What you are asked to do
An exact reproduction is needed of every line from the beginning of the data down to and including the line that contains "index mcp: (541, 637)", minus the pictures.

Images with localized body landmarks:
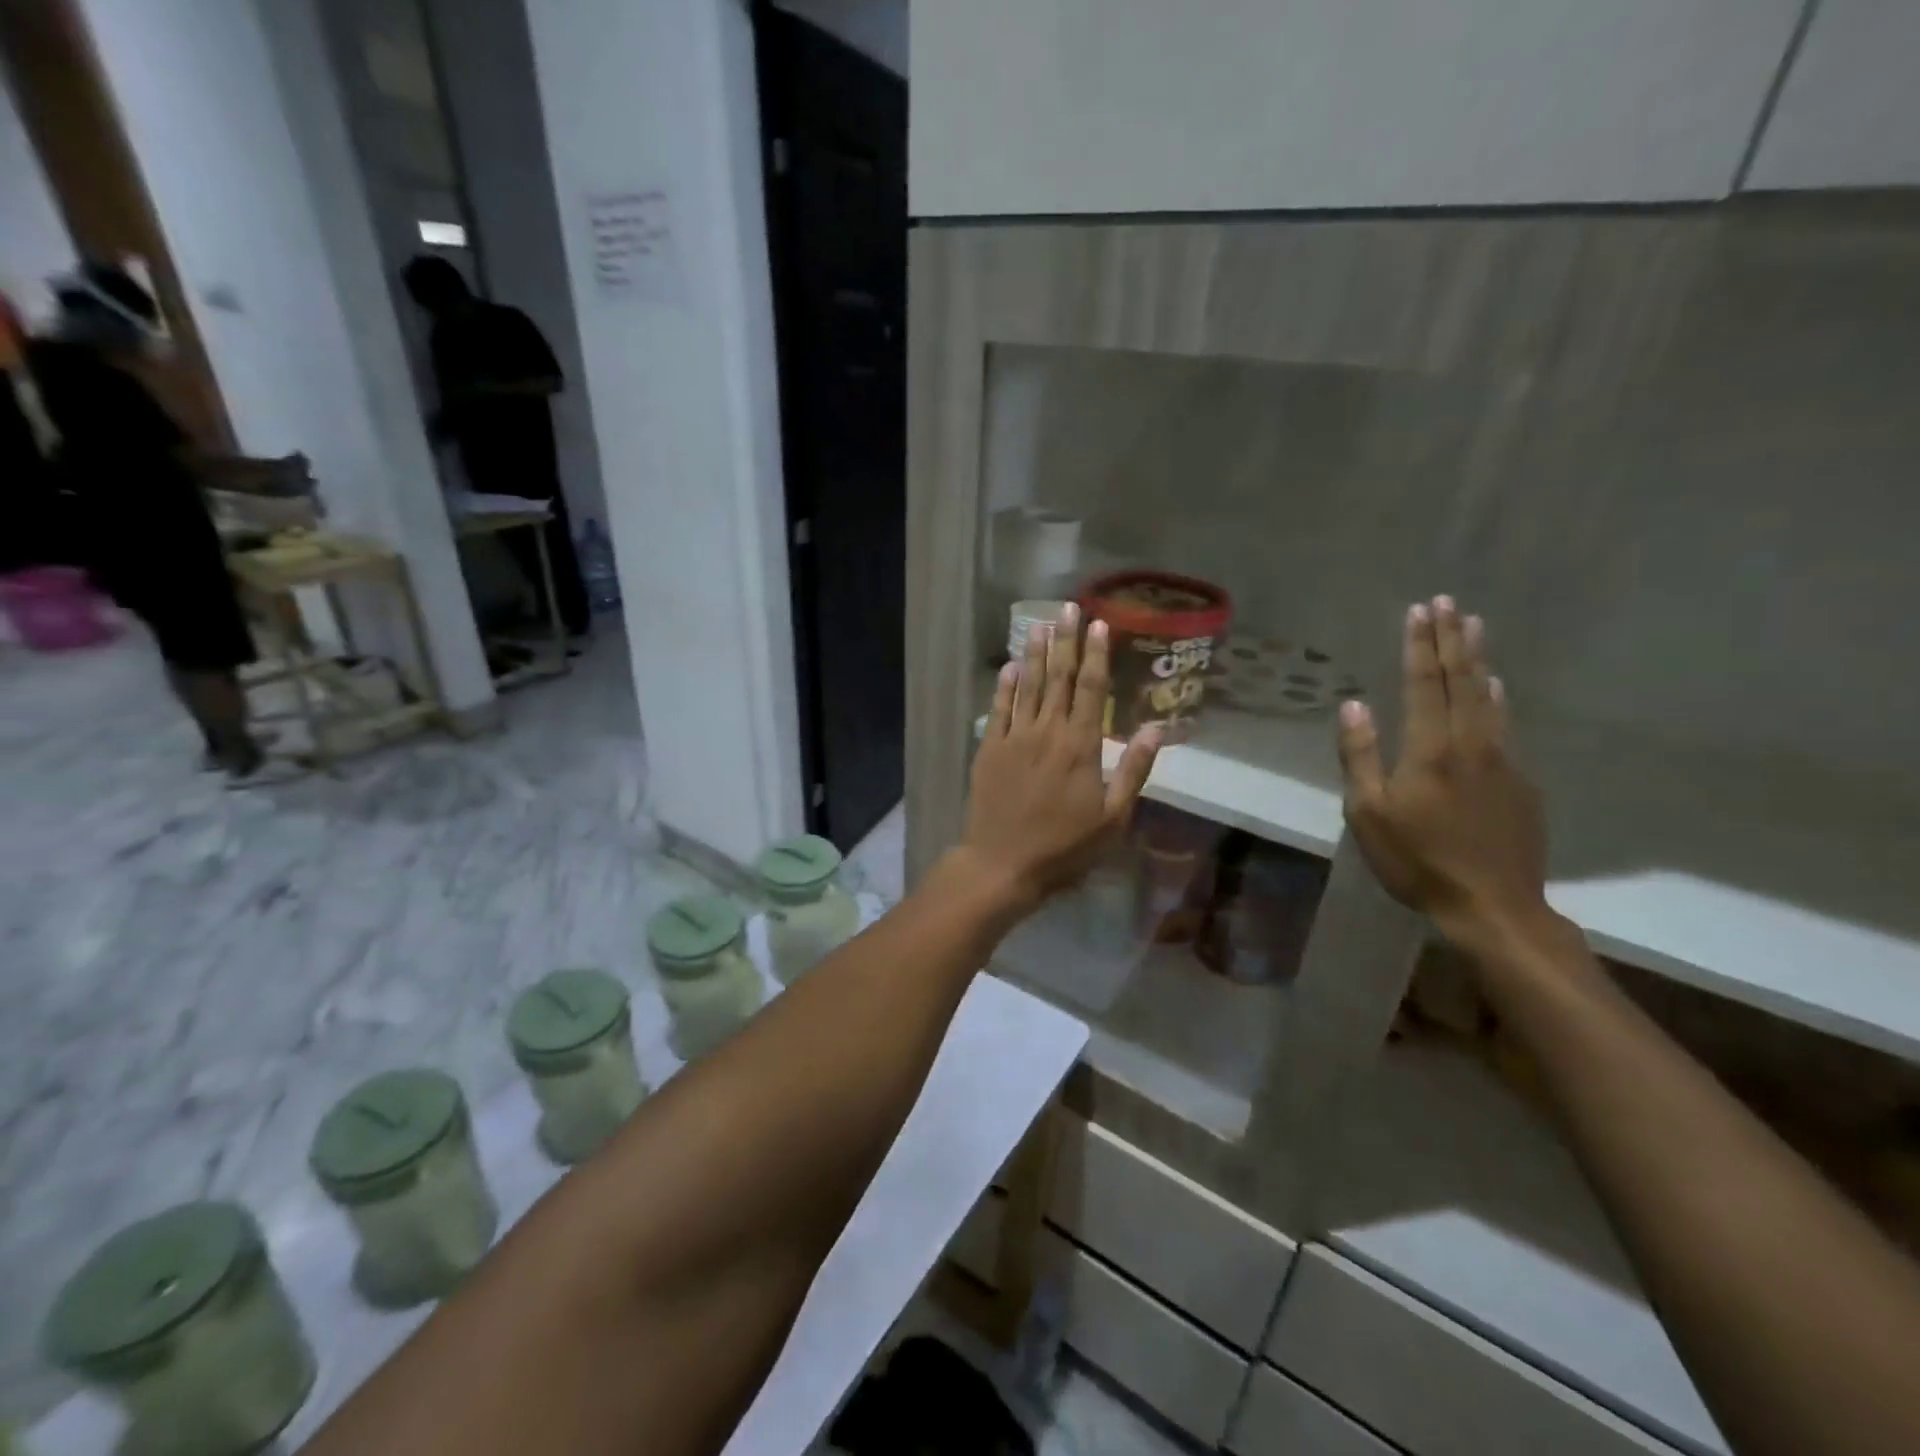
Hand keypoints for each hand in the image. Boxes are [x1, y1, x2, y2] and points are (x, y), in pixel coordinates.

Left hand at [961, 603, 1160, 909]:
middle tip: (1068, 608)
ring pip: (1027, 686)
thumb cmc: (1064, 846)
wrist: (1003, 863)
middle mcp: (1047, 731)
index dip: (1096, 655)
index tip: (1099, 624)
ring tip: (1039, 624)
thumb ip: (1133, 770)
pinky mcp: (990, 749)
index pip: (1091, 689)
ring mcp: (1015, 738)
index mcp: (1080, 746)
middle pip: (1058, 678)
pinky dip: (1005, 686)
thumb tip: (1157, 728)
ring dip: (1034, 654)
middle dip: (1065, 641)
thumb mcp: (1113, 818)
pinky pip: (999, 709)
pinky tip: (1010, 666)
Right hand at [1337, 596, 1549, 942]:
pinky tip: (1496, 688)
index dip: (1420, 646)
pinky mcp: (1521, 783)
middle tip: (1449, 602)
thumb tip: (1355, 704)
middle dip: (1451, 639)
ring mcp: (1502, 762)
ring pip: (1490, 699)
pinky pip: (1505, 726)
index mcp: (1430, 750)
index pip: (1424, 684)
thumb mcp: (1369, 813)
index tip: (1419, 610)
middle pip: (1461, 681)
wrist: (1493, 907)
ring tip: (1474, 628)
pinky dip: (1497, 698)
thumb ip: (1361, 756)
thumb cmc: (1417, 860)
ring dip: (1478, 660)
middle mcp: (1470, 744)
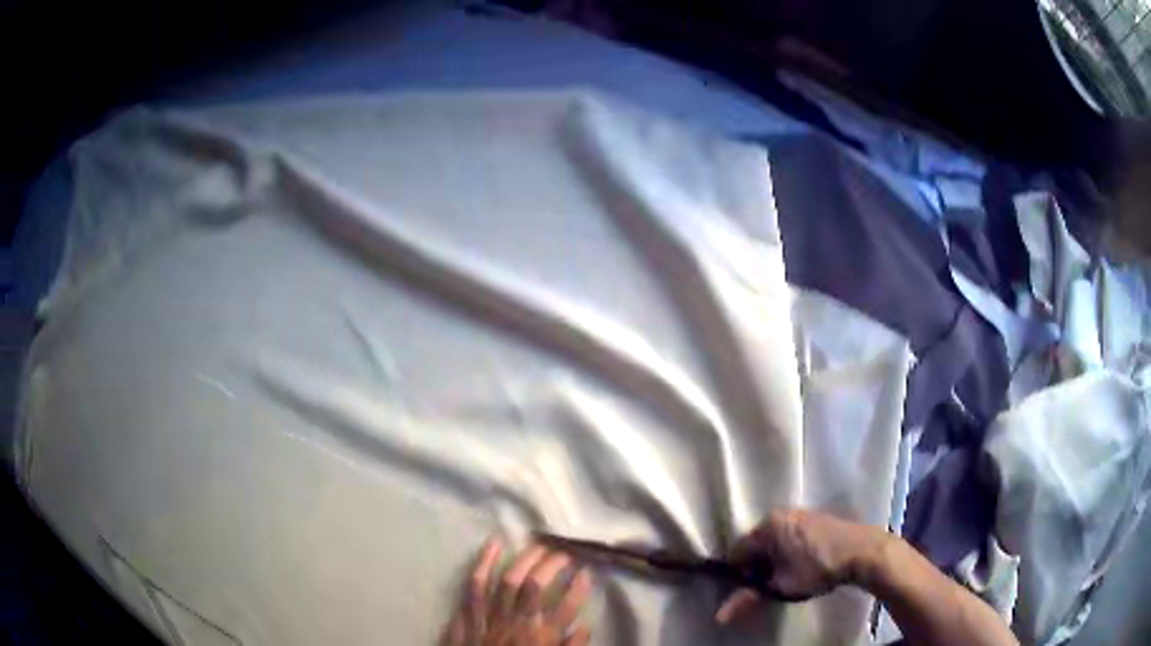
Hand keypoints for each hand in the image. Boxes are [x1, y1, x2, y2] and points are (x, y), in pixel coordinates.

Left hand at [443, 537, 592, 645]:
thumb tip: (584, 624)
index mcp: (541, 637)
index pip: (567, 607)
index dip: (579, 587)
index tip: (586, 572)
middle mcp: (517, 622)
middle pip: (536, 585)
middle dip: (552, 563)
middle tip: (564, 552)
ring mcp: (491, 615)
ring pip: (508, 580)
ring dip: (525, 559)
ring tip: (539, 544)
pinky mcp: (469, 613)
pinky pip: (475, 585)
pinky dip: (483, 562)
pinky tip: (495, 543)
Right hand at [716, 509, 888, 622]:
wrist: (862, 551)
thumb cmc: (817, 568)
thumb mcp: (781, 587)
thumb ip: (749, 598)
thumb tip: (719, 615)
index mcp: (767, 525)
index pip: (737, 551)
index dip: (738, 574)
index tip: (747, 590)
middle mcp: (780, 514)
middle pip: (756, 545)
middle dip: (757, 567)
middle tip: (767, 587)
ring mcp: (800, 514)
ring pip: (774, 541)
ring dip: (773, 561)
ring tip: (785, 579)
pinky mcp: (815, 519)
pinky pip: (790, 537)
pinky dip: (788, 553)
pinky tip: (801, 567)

Exercise response
Hand keypoints for each hand in the image. Boxes are [x1, y1, x2, y2] and points are (x, y), in pixel coordinates.

Left hand at [961, 603, 1160, 909]:
middle tip: (1068, 608)
ring pip: (1027, 686)
thumb cmc: (1064, 846)
wrist: (1003, 863)
middle mcp: (1047, 731)
index dip: (1096, 655)
index tip: (1099, 624)
ring tip: (1039, 624)
thumb ip: (1133, 770)
pinky mcp: (990, 749)
index pip: (1091, 689)
ring mcp: (1015, 738)
index mcp: (1080, 746)
middle pip: (1058, 678)
pinky dip: (1005, 686)
thumb tip: (1157, 728)
ring dip: (1034, 654)
middle dip: (1065, 641)
thumb mcp: (1113, 818)
pinky pip: (999, 709)
pinky tip: (1010, 666)
Right hand at [1337, 596, 1549, 942]:
pinky tip: (1496, 688)
index dip: (1420, 646)
pinky mcp: (1521, 783)
middle tip: (1449, 602)
thumb tip: (1355, 704)
middle dip: (1451, 639)
ring mcp: (1502, 762)
ring pip: (1490, 699)
pinky pip: (1505, 726)
index mcp: (1430, 750)
index pip: (1424, 684)
thumb mcp: (1369, 813)
index tip: (1419, 610)
middle pip: (1461, 681)
wrist: (1493, 907)
ring tip: (1474, 628)
pinky dip: (1497, 698)
thumb ip: (1361, 756)
thumb cmc: (1417, 860)
ring dip: (1478, 660)
middle mcp: (1470, 744)
Hand keypoints for each hand in the image. Boxes are [x1, y1, x2, y2] and points are (x, y), in pixel coordinates.

Left hand at [443, 537, 592, 645]:
thumb tip: (584, 624)
index mcp: (541, 637)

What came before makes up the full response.